Part III: Have investors become too optimistic about the impact of a Trump presidency?

clock • 14 min read

In the last of a special three-part Big Question, fund managers give their views on what Donald Trump's presidency may mean for markets and the global economy.

Click here for part one and here for part two

Trevor Greetham, head of multi-asset at Royal London Asset Management

Animal spirits

Equity markets have certainly been frothy lately, with our investor sentiment indicator in or close to euphoric territory since Donald Trump won the election. However, while it pays to be greedy when others are fearful, our analysis doesn't support taking a negative view simply because others are positive. Markets can melt up for months at a time when economic activity is accelerating as it is now. Against this backdrop a correction would be a chance to buy not to sell.

Trump has certainly unleashed animal spirits with his promise of corporate tax cuts and fiscal stimulus but it is worth remembering that a recovery was already under way. Trump comes into office in 2017 with unemployment low, the US stock market at a record high and interest rates starting to rise.

Obama started out in 2009 just after the Lehman failure with unemployment double its current level and stock markets on their knees. History will judge who leaves America in a greater state than that in which they found it.

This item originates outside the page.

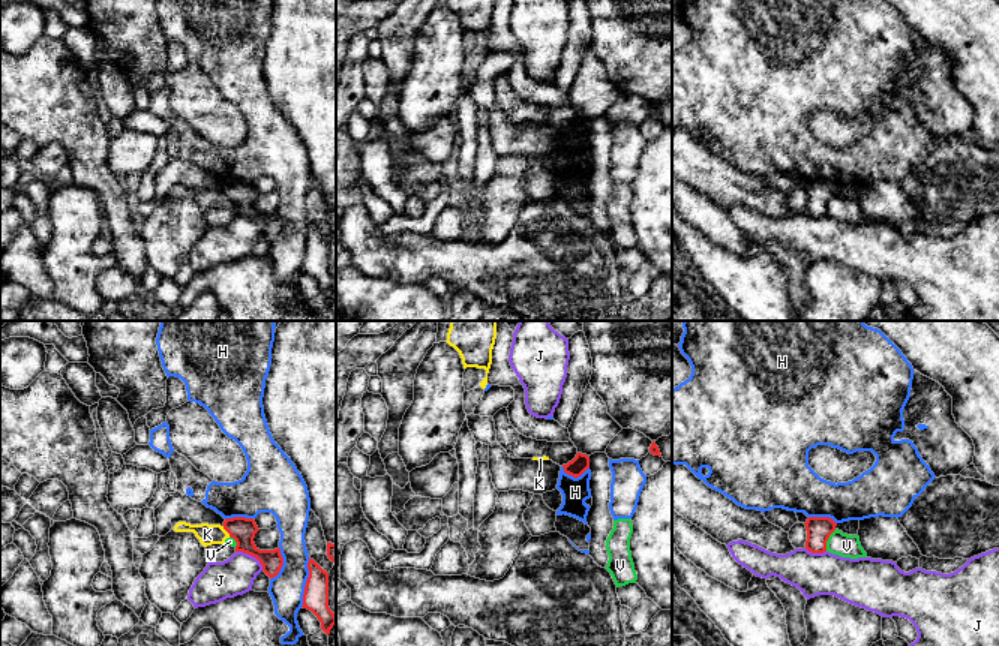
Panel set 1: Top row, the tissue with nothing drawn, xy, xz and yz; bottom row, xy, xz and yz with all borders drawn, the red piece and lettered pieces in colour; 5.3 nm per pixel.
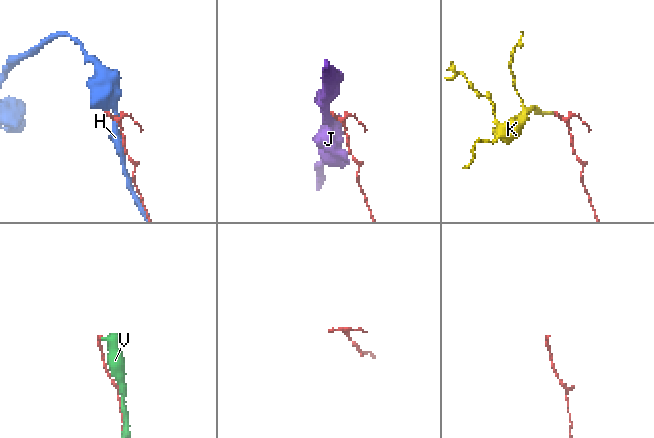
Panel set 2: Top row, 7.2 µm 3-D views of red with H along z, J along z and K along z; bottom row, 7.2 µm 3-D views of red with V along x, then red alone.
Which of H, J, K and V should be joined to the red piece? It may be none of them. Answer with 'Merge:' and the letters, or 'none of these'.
Merge: none of these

Nandini Ramakrishnan, global market strategist at JPMorgan Asset Management

Value stocks on the up

Trump's rhetoric has signalled a pro-growth, America-first approach during his presidency. Accordingly, it has swiftly jolted markets into a reflationary mindset while accelerating a rise in Treasury yields.

Despite economic indicators showing signs of improvement and Trumponomics looking set to prop up growth and thus act as a near-term positive for the US economy, on a global basis, this extra stimulus for the US will be happening in a country that has a notably tight labour market and has already seen positive growth.

As a result, the risk is that any short-term boost to growth will come with a shortening of the economic cycle and may therefore bring the date of the next US recession somewhat closer. 

We expect moderately positive returns for US equities, with the exact magnitude and relative sector performance being driven by the extent of the stimulus and the reaction of bond yields along with the US dollar. 

US value stocks have already outperformed growth stocks as the 10-year Treasury yield has rallied since November. We expect this, as well as US financials outperformance, to continue as the yield curve rises.

Keith Haydon, chief investment officer at Man FRM

Confidence momentum being built

We believe the eventual impact of Trump's policies is much too multi-faceted to be understood in advance, and the confidence with which markets have embraced the fiscal inflationary narrative leaves plenty of room for concern.

This rally may push valuations, with the 'P' of price outpacing the realized 'E' of earnings in the traditional P/E method of market valuation. But we believe this relationship will revert to lower than current levels with a force that continues to grow as the current rally stretches on.

Justifying the multiple in the last leg of a bull market is the venerable game being played out now in our view. 

That said, there is momentum building in many of the confidence indicators and this kind of positive sentiment is helping to bridge the gap between current expectations and future implementation of economic policy.

Lars Kreckel, global equity strategist - asset allocation at Legal & General Investment Management

'Good Trump' or 'Bad Trump'?

Investors have largely been too optimistic about the impact of a Trump presidency. Markets have so far focused on 'Good Trump', who evolves from the divisive campaigner Trump to a more thoughtful President Trump, emphasising large fiscal stimulus, broad deregulation and business-friendly tax cuts.

This has been reflected in higher equity prices and bond yields and outperformance of highly regulated banks and domestically-focused small caps. Judging by the loss of positive price momentum in many of these Trump trades, it would take validation of the raised expectations to see another leg of the Trump rally.

Lost in the market debate seem to be the risks of 'Bad Trump', who is divisive, isolationist and anti-free trade and whose ill-advised comments can trigger geo-political tensions and crises. After the rally, the risk now seems skewed toward disappointments.

While the positives are clear and transparent, the risks are more nebulous and will take time to materialise. The focus will soon turn to implementation of policy, which typically turns out to be more difficult than the initial promise.